DIRECTIONS FOR THIS TASK — Retype every record exactly. Leave the pictures out.
Content starts
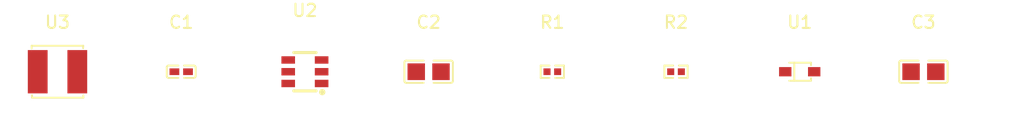
<source format=kicad_pcb>
(kicad_pcb
    (version 20241229)
    (generator "pcbnew")
    (generator_version "9.0")
    (general
        (thickness 1.6)
        (legacy_teardrops no)
    )
    (paper "A4")
    (layers
        (0 "F.Cu" signal)
        (2 "B.Cu" signal)
        (9 "F.Adhes" user "F.Adhesive")
        (11 "B.Adhes" user "B.Adhesive")
        (13 "F.Paste" user)
        (15 "B.Paste" user)
        (5 "F.SilkS" user "F.Silkscreen")
        (7 "B.SilkS" user "B.Silkscreen")
        (1 "F.Mask" user)
        (3 "B.Mask" user)
        (17 "Dwgs.User" user "User.Drawings")
        (19 "Cmts.User" user "User.Comments")
        (21 "Eco1.User" user "User.Eco1")
        (23 "Eco2.User" user "User.Eco2")
        (25 "Edge.Cuts" user)
        (27 "Margin" user)
        (31 "F.CrtYd" user "F.Courtyard")
        (29 "B.CrtYd" user "B.Courtyard")
        (35 "F.Fab" user)
        (33 "B.Fab" user)
        (39 "User.1" user)
        (41 "User.2" user)
        (43 "User.3" user)
        (45 "User.4" user)
        (47 "User.5" user)
        (49 "User.6" user)
        (51 "User.7" user)
        (53 "User.8" user)
        (55 "User.9" user)
    )
    (setup
        (pad_to_mask_clearance 0)
        (allow_soldermask_bridges_in_footprints no)
        (tenting front back)
        (pcbplotparams
            (layerselection 0x00000000_00000000_55555555_5755f5ff)
            (plot_on_all_layers_selection 0x00000000_00000000_00000000_00000000)
            (disableapertmacros no)
            (usegerberextensions no)
            (usegerberattributes yes)
            (usegerberadvancedattributes yes)
            (creategerberjobfile yes)
            (dashed_line_dash_ratio 12)
            (dashed_line_gap_ratio 3)
            (svgprecision 4)
            (plotframeref no)
            (mode 1)
            (useauxorigin no)
            (hpglpennumber 1)
            (hpglpenspeed 20)
            (hpglpendiameter 15)
            (pdf_front_fp_property_popups yes)
            (pdf_back_fp_property_popups yes)
            (pdf_metadata yes)
            (pdf_single_document no)
            (dxfpolygonmode yes)
            (dxfimperialunits yes)
            (dxfusepcbnewfont yes)
            (psnegative no)
            (psa4output no)
            (plot_black_and_white yes)
            (plotinvisibletext no)
            (sketchpadsonfab no)
            (plotreference yes)
            (plotvalue yes)
            (plotpadnumbers no)
            (hidednponfab no)
            (sketchdnponfab yes)
            (crossoutdnponfab yes)
            (plotfptext yes)
            (subtractmaskfromsilk no)
            (outputformat 1)
            (mirror no)
            (drillshape 1)
            (scaleselection 1)
            (outputdirectory "")
        )
    )
    (net 0 "")
    (net 1 "hv")
    (net 2 "gnd-1")
    (net 3 "FB")
    (net 4 "CB")
    (net 5 "hv-1")
    (net 6 "SW")
    (net 7 "gnd")
    (footprint "atopile:C0402-b3ef17" (layer "F.Cu") (at 20 -5 0))
    (footprint "lib:SOD-323_L1.8-W1.3-LS2.5-RD" (layer "F.Cu") (at 70 -5 0))
    (footprint "atopile:C0805-3b2e55" (layer "F.Cu") (at 80 -5 0))
    (footprint "atopile:R0402-56259e" (layer "F.Cu") (at 50 -5 0))
    (footprint "atopile:C0805-3b2e55" (layer "F.Cu") (at 40 -5 0))
    (footprint "atopile:R0402-56259e" (layer "F.Cu") (at 60 -5 0))
    (footprint "lib:IND-SMD_L4.0-W4.0" (layer "F.Cu") (at 10 -5 0))
    (footprint "lib:SOT-23-6_L2.9-W1.6-P0.95-LS2.8-BR" (layer "F.Cu") (at 30 -5 0))
    (embedded_fonts no)
)
</source>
Content ends
YOUR SOLUTION —
<source format=kicad_pcb>
(kicad_pcb
    (version 20241229)
    (generator "pcbnew")
    (generator_version "9.0")
    (general
        (thickness 1.6)
        (legacy_teardrops no)
    )
    (paper "A4")
    (layers
        (0 "F.Cu" signal)
        (2 "B.Cu" signal)
        (9 "F.Adhes" user "F.Adhesive")
        (11 "B.Adhes" user "B.Adhesive")
        (13 "F.Paste" user)
        (15 "B.Paste" user)
        (5 "F.SilkS" user "F.Silkscreen")
        (7 "B.SilkS" user "B.Silkscreen")
        (1 "F.Mask" user)
        (3 "B.Mask" user)
        (17 "Dwgs.User" user "User.Drawings")
        (19 "Cmts.User" user "User.Comments")
        (21 "Eco1.User" user "User.Eco1")
        (23 "Eco2.User" user "User.Eco2")
        (25 "Edge.Cuts" user)
        (27 "Margin" user)
        (31 "F.CrtYd" user "F.Courtyard")
        (29 "B.CrtYd" user "B.Courtyard")
        (35 "F.Fab" user)
        (33 "B.Fab" user)
        (39 "User.1" user)
        (41 "User.2" user)
        (43 "User.3" user)
        (45 "User.4" user)
        (47 "User.5" user)
        (49 "User.6" user)
        (51 "User.7" user)
        (53 "User.8" user)
        (55 "User.9" user)
    )
    (setup
        (pad_to_mask_clearance 0)
        (allow_soldermask_bridges_in_footprints no)
        (tenting front back)
        (pcbplotparams
            (layerselection 0x00000000_00000000_55555555_5755f5ff)
            (plot_on_all_layers_selection 0x00000000_00000000_00000000_00000000)
            (disableapertmacros no)
            (usegerberextensions no)
            (usegerberattributes yes)
            (usegerberadvancedattributes yes)
            (creategerberjobfile yes)
            (dashed_line_dash_ratio 12)
            (dashed_line_gap_ratio 3)
            (svgprecision 4)
            (plotframeref no)
            (mode 1)
            (useauxorigin no)
            (hpglpennumber 1)
            (hpglpenspeed 20)
            (hpglpendiameter 15)
            (pdf_front_fp_property_popups yes)
            (pdf_back_fp_property_popups yes)
            (pdf_metadata yes)
            (pdf_single_document no)
            (dxfpolygonmode yes)
            (dxfimperialunits yes)
            (dxfusepcbnewfont yes)
            (psnegative no)
            (psa4output no)
            (plot_black_and_white yes)
            (plotinvisibletext no)
            (sketchpadsonfab no)
            (plotreference yes)
            (plotvalue yes)
            (plotpadnumbers no)
            (hidednponfab no)
            (sketchdnponfab yes)
            (crossoutdnponfab yes)
            (plotfptext yes)
            (subtractmaskfromsilk no)
            (outputformat 1)
            (mirror no)
            (drillshape 1)
            (scaleselection 1)
            (outputdirectory "")
        )
    )
    (net 0 "")
    (net 1 "hv")
    (net 2 "gnd-1")
    (net 3 "FB")
    (net 4 "CB")
    (net 5 "hv-1")
    (net 6 "SW")
    (net 7 "gnd")
    (footprint "atopile:C0402-b3ef17" (layer "F.Cu") (at 20 -5 0))
    (footprint "lib:SOD-323_L1.8-W1.3-LS2.5-RD" (layer "F.Cu") (at 70 -5 0))
    (footprint "atopile:C0805-3b2e55" (layer "F.Cu") (at 80 -5 0))
    (footprint "atopile:R0402-56259e" (layer "F.Cu") (at 50 -5 0))
    (footprint "atopile:C0805-3b2e55" (layer "F.Cu") (at 40 -5 0))
    (footprint "atopile:R0402-56259e" (layer "F.Cu") (at 60 -5 0))
    (footprint "lib:IND-SMD_L4.0-W4.0" (layer "F.Cu") (at 10 -5 0))
    (footprint "lib:SOT-23-6_L2.9-W1.6-P0.95-LS2.8-BR" (layer "F.Cu") (at 30 -5 0))
    (embedded_fonts no)
)
</source>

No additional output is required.